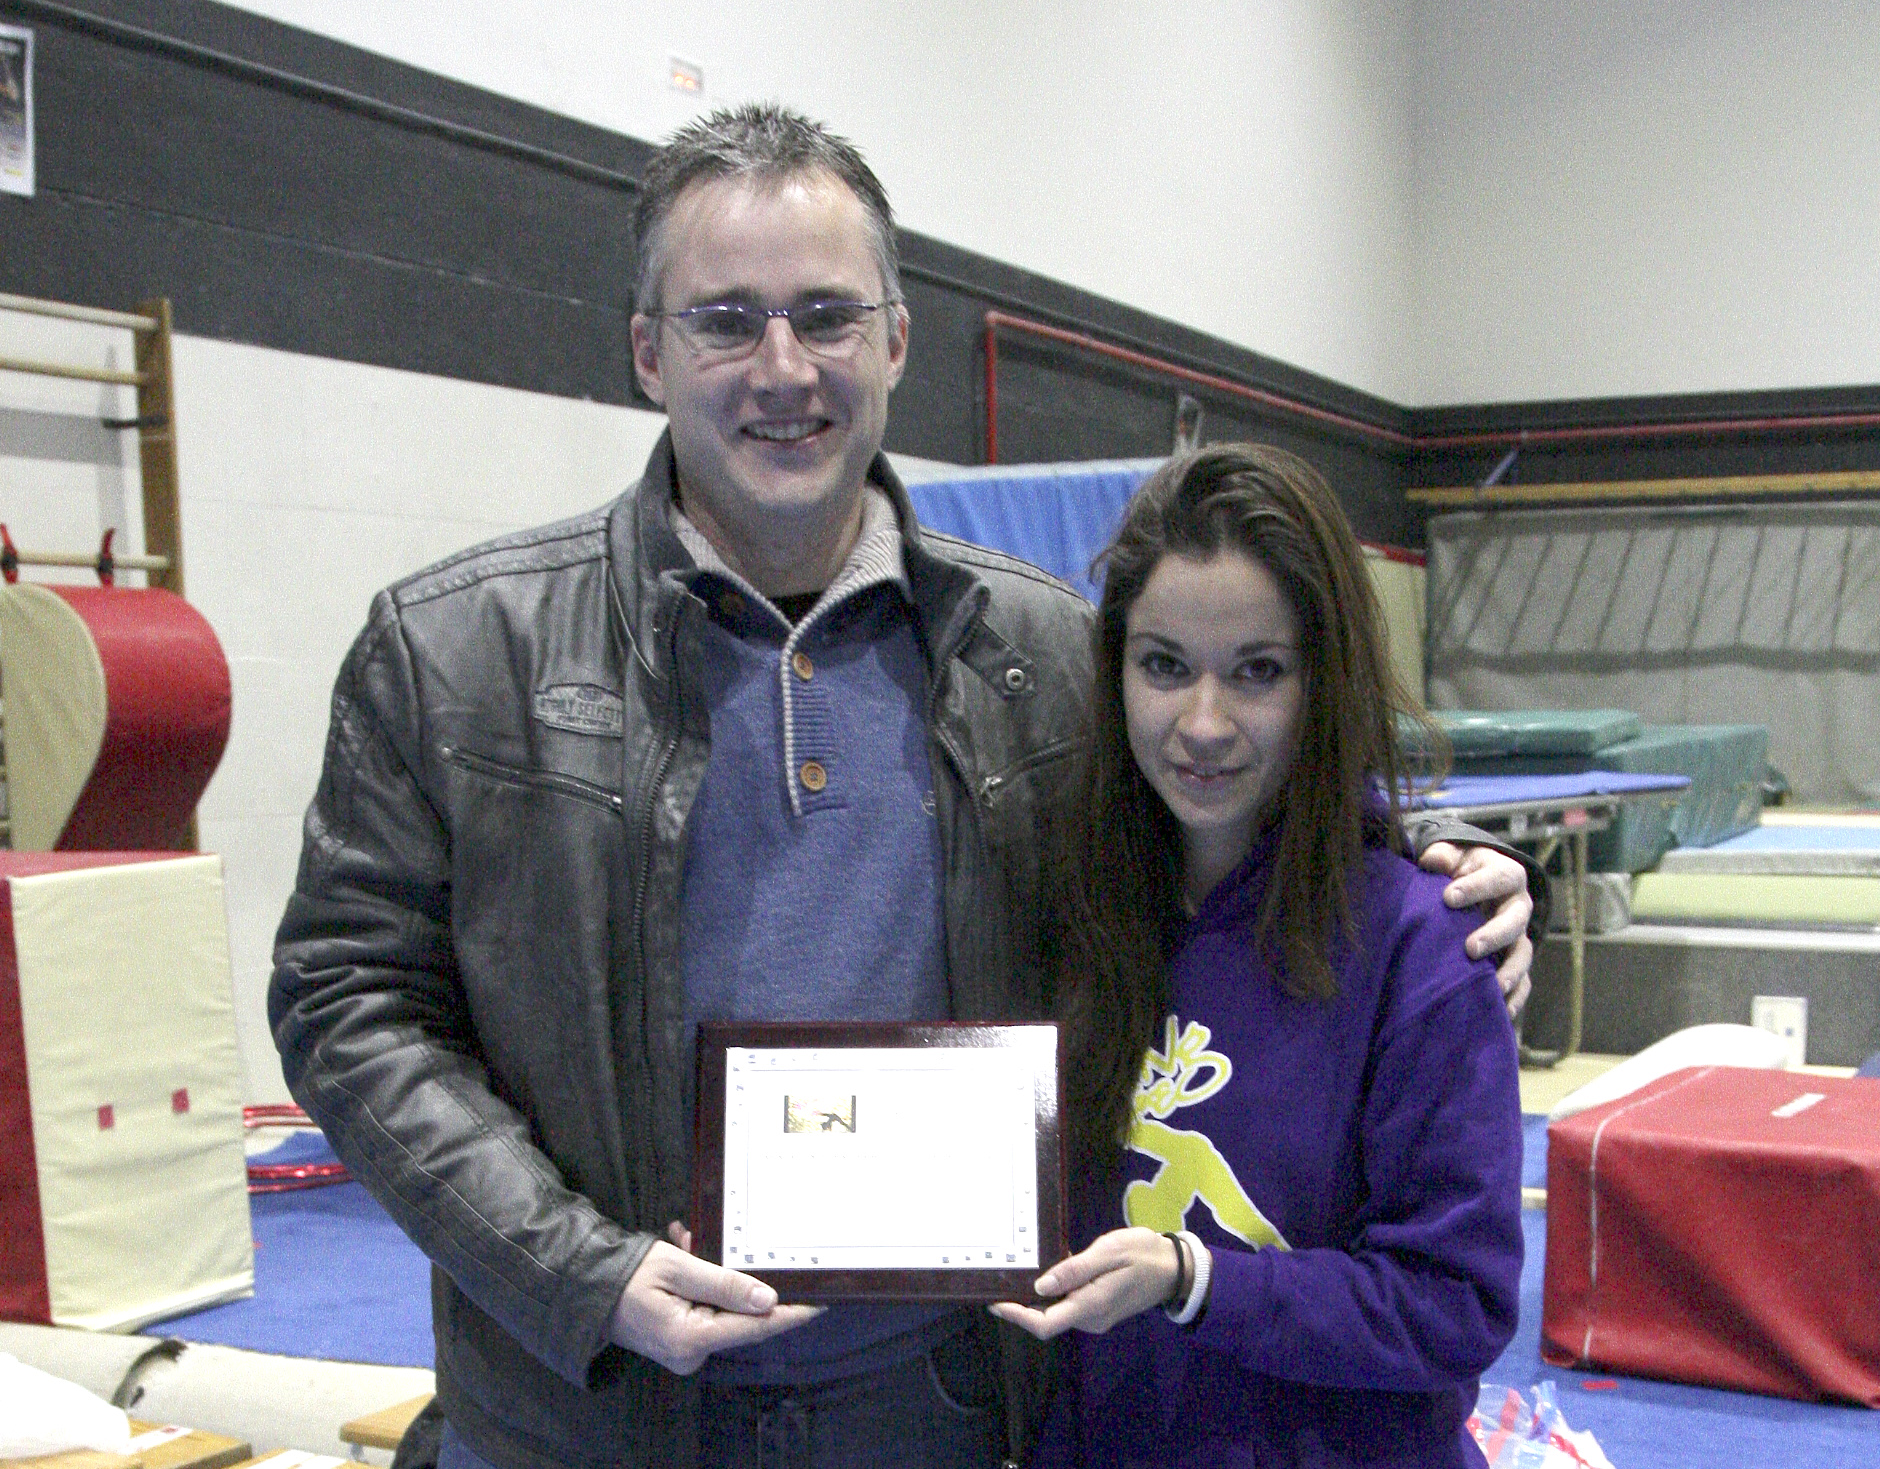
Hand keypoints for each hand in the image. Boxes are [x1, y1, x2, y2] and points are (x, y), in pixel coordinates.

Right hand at [608, 1226, 821, 1374]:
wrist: (586, 1289)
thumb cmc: (628, 1275)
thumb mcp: (678, 1267)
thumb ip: (725, 1284)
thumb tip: (769, 1299)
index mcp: (691, 1339)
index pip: (755, 1326)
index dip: (791, 1313)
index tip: (822, 1300)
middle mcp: (691, 1354)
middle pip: (740, 1316)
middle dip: (739, 1277)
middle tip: (717, 1241)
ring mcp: (686, 1351)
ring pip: (723, 1308)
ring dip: (714, 1274)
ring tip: (688, 1241)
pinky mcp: (681, 1341)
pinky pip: (706, 1309)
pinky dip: (701, 1282)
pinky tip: (686, 1250)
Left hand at [987, 1227, 1186, 1340]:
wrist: (1175, 1268)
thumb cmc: (1143, 1255)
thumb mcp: (1108, 1252)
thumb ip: (1074, 1270)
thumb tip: (1039, 1286)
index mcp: (1091, 1307)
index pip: (1044, 1323)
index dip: (1016, 1315)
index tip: (994, 1301)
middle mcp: (1090, 1319)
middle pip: (1046, 1319)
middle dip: (1021, 1304)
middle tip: (1000, 1280)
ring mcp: (1095, 1316)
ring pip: (1056, 1311)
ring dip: (1036, 1297)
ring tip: (1016, 1273)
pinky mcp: (1099, 1308)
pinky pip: (1069, 1304)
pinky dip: (1053, 1292)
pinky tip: (1045, 1270)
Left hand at [1418, 841, 1533, 1018]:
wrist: (1469, 886)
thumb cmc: (1458, 870)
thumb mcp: (1451, 855)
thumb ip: (1442, 856)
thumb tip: (1432, 861)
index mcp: (1506, 875)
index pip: (1499, 878)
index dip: (1477, 887)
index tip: (1448, 897)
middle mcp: (1518, 906)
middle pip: (1516, 921)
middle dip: (1495, 935)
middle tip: (1470, 948)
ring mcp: (1519, 936)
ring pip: (1523, 954)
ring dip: (1510, 971)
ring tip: (1492, 986)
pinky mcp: (1514, 961)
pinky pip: (1524, 982)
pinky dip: (1516, 998)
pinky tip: (1502, 1012)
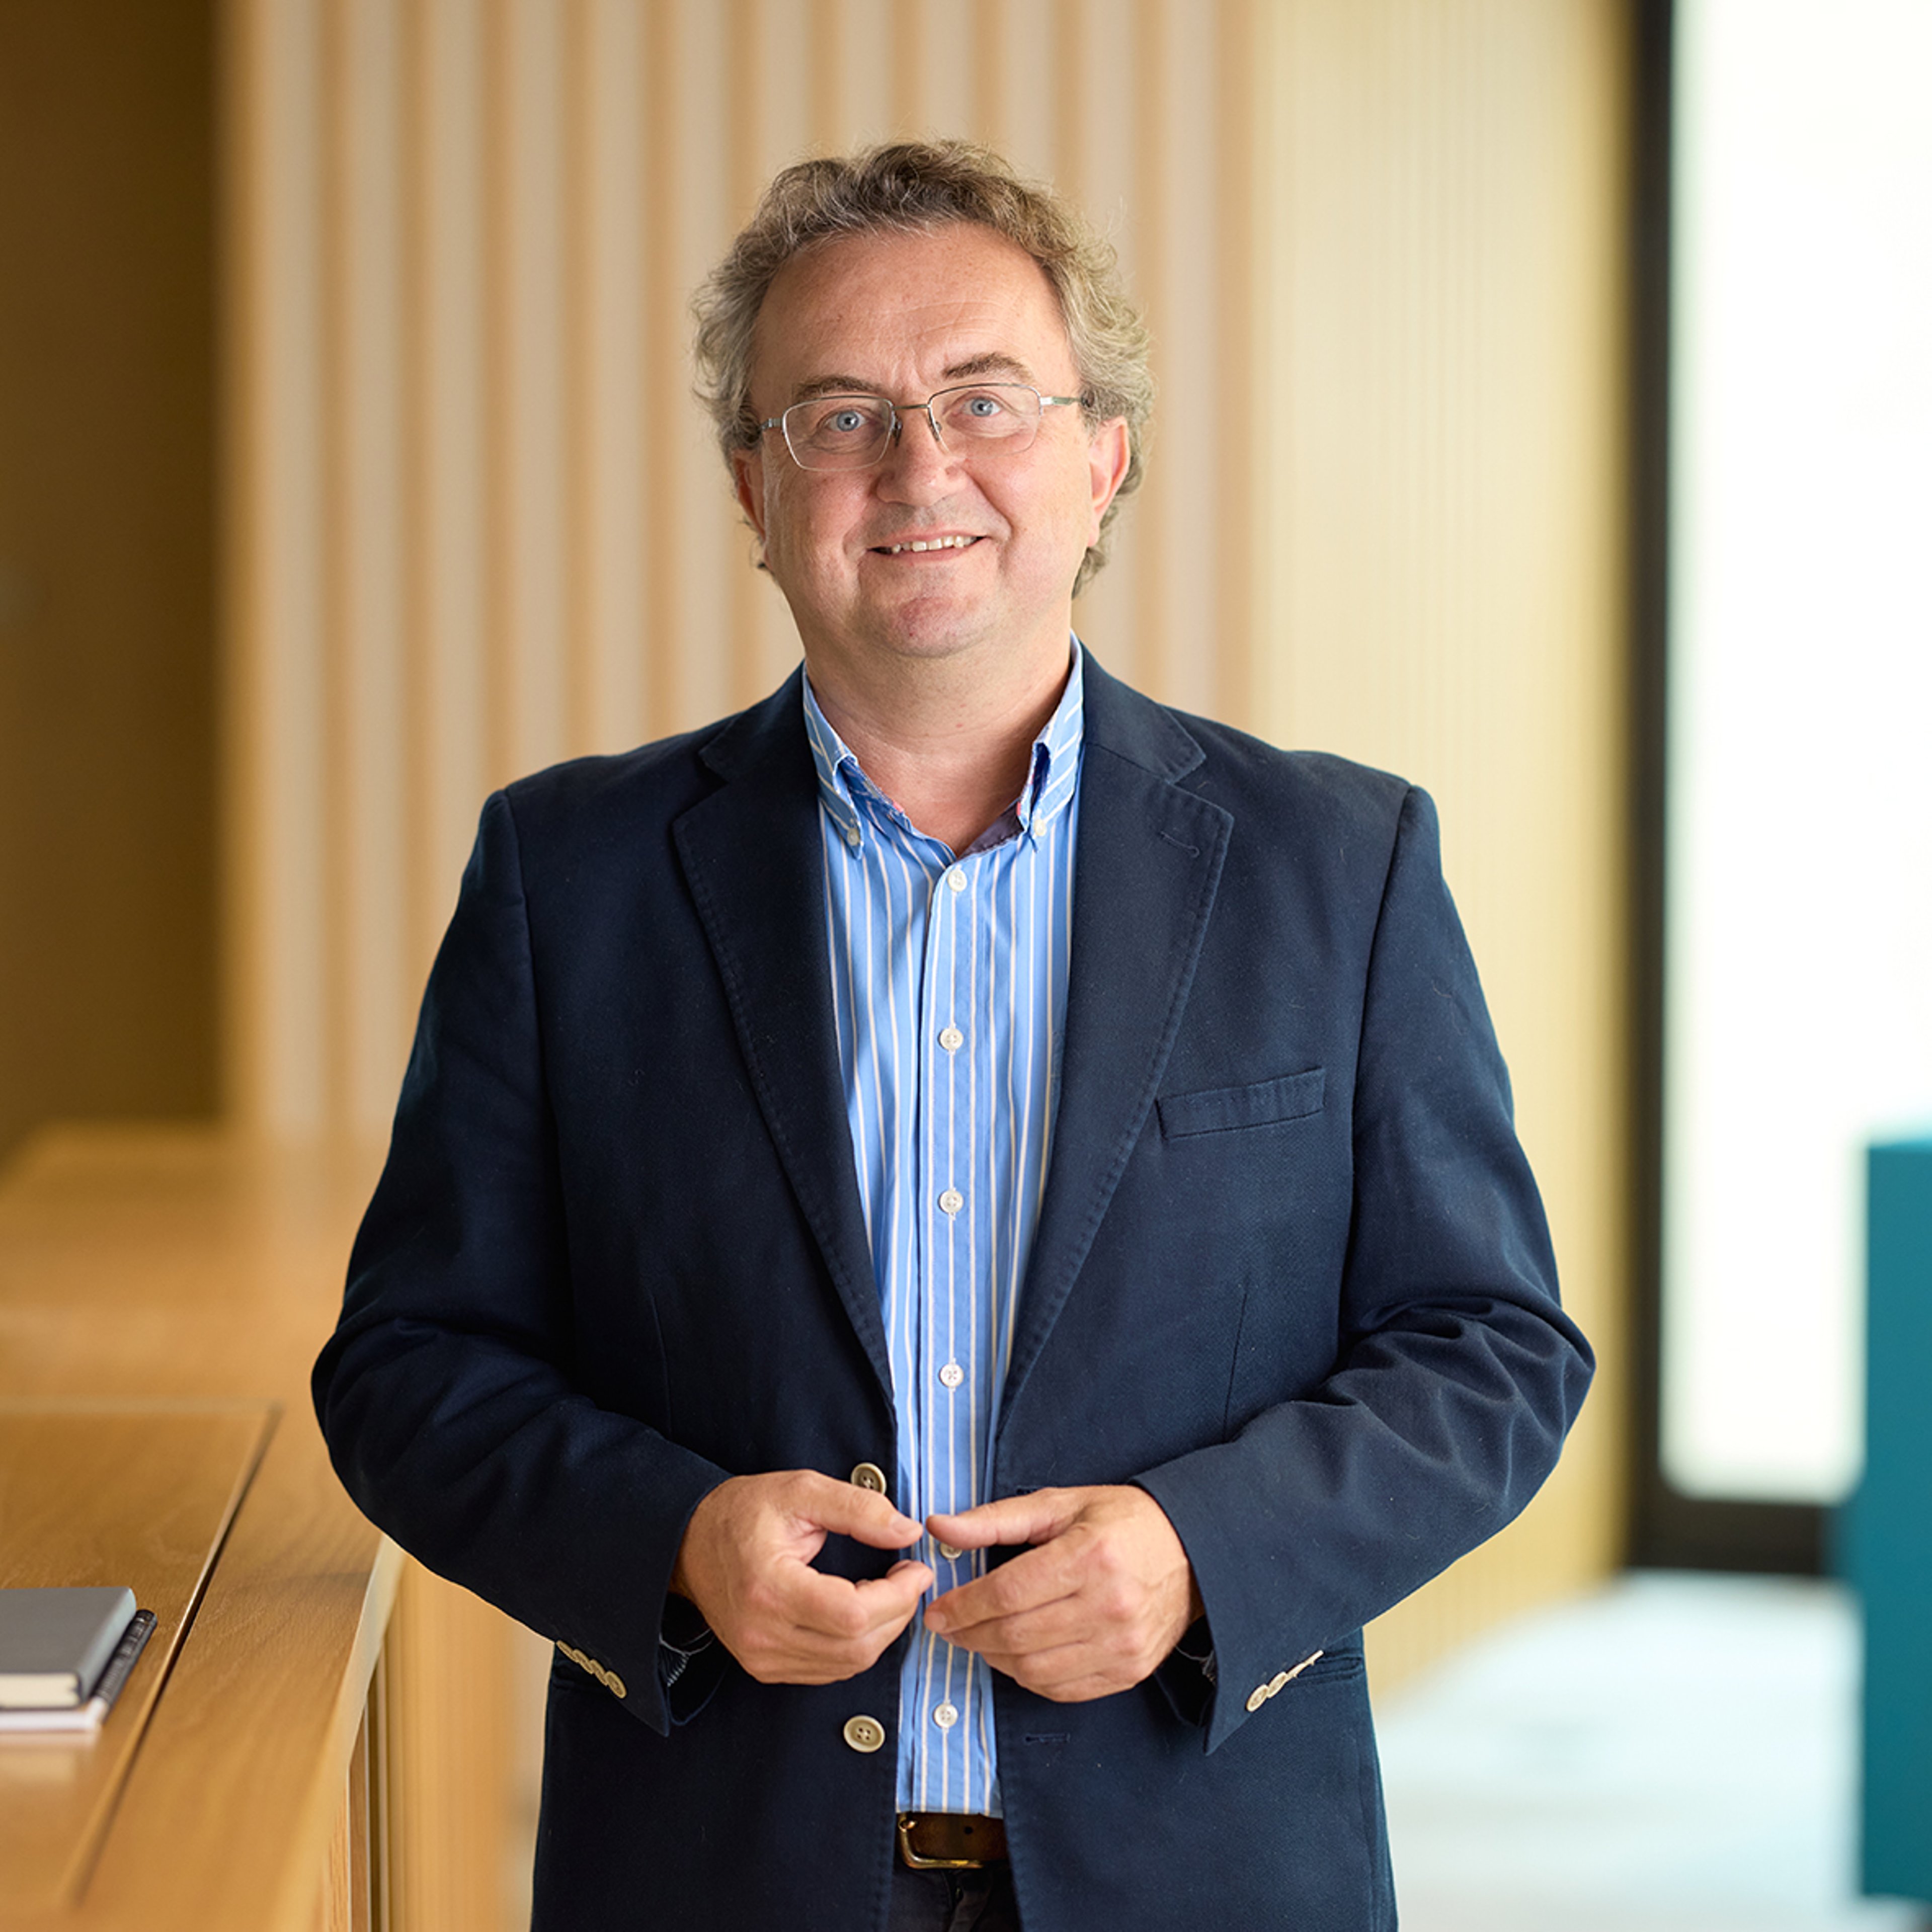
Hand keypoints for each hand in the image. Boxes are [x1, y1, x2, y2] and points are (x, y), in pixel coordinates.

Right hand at [671, 1470, 933, 1683]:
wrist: (690, 1542)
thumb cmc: (743, 1513)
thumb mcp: (801, 1491)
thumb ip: (858, 1508)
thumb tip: (907, 1531)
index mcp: (769, 1588)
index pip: (851, 1614)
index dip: (896, 1596)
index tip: (915, 1568)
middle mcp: (763, 1634)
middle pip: (855, 1647)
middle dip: (897, 1613)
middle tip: (909, 1577)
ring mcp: (762, 1658)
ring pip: (847, 1665)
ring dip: (882, 1632)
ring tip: (890, 1592)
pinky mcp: (765, 1667)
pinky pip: (828, 1670)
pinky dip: (857, 1645)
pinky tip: (863, 1613)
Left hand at [921, 1485, 1202, 1701]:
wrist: (1192, 1551)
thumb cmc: (1123, 1522)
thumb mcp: (1061, 1504)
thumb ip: (997, 1519)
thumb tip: (941, 1527)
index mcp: (1089, 1555)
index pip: (1008, 1593)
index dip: (964, 1606)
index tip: (938, 1609)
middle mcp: (1108, 1605)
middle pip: (1016, 1635)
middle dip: (970, 1634)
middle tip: (949, 1626)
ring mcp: (1122, 1644)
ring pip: (1034, 1668)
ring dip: (994, 1658)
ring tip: (980, 1638)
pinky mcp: (1129, 1670)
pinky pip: (1062, 1689)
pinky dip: (1028, 1677)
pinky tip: (1016, 1655)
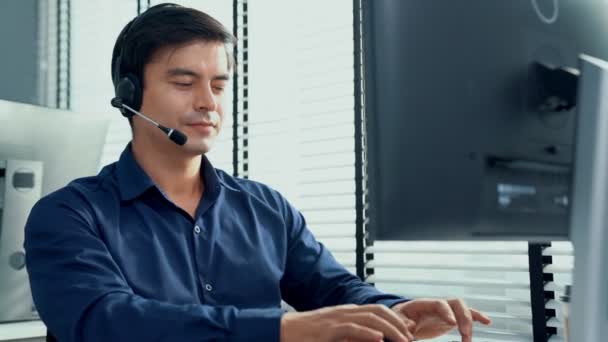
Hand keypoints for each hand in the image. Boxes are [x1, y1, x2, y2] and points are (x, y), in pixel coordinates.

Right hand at [280, 303, 415, 341]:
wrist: (283, 331)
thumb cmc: (307, 335)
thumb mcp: (334, 334)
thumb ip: (352, 335)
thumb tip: (373, 339)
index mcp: (347, 312)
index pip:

> _PROBLEM STATEMENT_:
Starting from the first line of the entries above, print each line exactly until the line containing "index tip: (915, 1568)" has been printed, and skip the pictures.

> _ANSWER FOR THE TASK_:
Hand keypoints for each hand in the image. Boxes are [x1, y1, x2, y2] and points are (x, y), in pixel coordinates.

Right hand at [608, 1226, 821, 1374]:
wrist: (586, 1289)
thumb cmc: (628, 1275)
thumb mcp: (678, 1267)
thumb ip: (725, 1284)
thumb tip: (769, 1299)
index mcp: (691, 1339)
index pip: (755, 1326)
index dip: (791, 1313)
index tip: (822, 1300)
middle mcp: (691, 1354)
middle pip: (740, 1316)
middle dip: (739, 1277)
middle tip: (717, 1241)
ring mcp: (686, 1351)
ring pip: (723, 1308)
ring dip: (714, 1274)
ring tip: (688, 1241)
pinky mcp: (681, 1341)
pinky pip: (706, 1309)
pinky dip: (701, 1282)
pinky tip: (686, 1250)
Left hand at [987, 1227, 1186, 1340]:
wrist: (1175, 1268)
thumb cmc: (1143, 1255)
thumb mcp: (1108, 1252)
thumb ip: (1074, 1270)
thumb tip: (1039, 1286)
index mcp: (1091, 1307)
index pip: (1044, 1323)
index dip: (1016, 1315)
index tip: (994, 1301)
middle mcp: (1090, 1319)
middle pip: (1046, 1319)
middle dip: (1021, 1304)
middle tip: (1000, 1280)
ring mcp: (1095, 1316)
ring pip: (1056, 1311)
ring dip: (1036, 1297)
ring tip: (1016, 1273)
pinky mcp: (1099, 1308)
pinky pip: (1069, 1304)
pinky dip: (1053, 1292)
pinky tip: (1045, 1270)
Left hand at [1418, 841, 1533, 1018]:
wrist: (1469, 886)
thumb cmc: (1458, 870)
thumb mcp: (1451, 855)
thumb ip: (1442, 856)
thumb tip: (1432, 861)
index mcp: (1506, 875)
index pip: (1499, 878)
index dip: (1477, 887)
index tip: (1448, 897)
middle mcp: (1518, 906)
middle pip: (1516, 921)
middle dip: (1495, 935)
middle tip: (1470, 948)
ring mcp: (1519, 936)
ring pip: (1523, 954)
ring dip: (1510, 971)
ring tip: (1492, 986)
pinky mcp: (1514, 961)
pinky pip: (1524, 982)
pinky dip: (1516, 998)
pinky tip: (1502, 1012)
Hand keypoints for each hand in the image. Boxes are [x1, y1, x2, y2] and points are (x, y), in pixel coordinates.

Right hand at [671, 1470, 933, 1683]:
wrist: (690, 1542)
thumb cmc: (743, 1513)
thumb mcp: (801, 1491)
thumb ip: (858, 1508)
thumb tip: (907, 1531)
index mcp: (769, 1588)
index pip: (851, 1614)
index dip: (896, 1596)
index tip: (915, 1568)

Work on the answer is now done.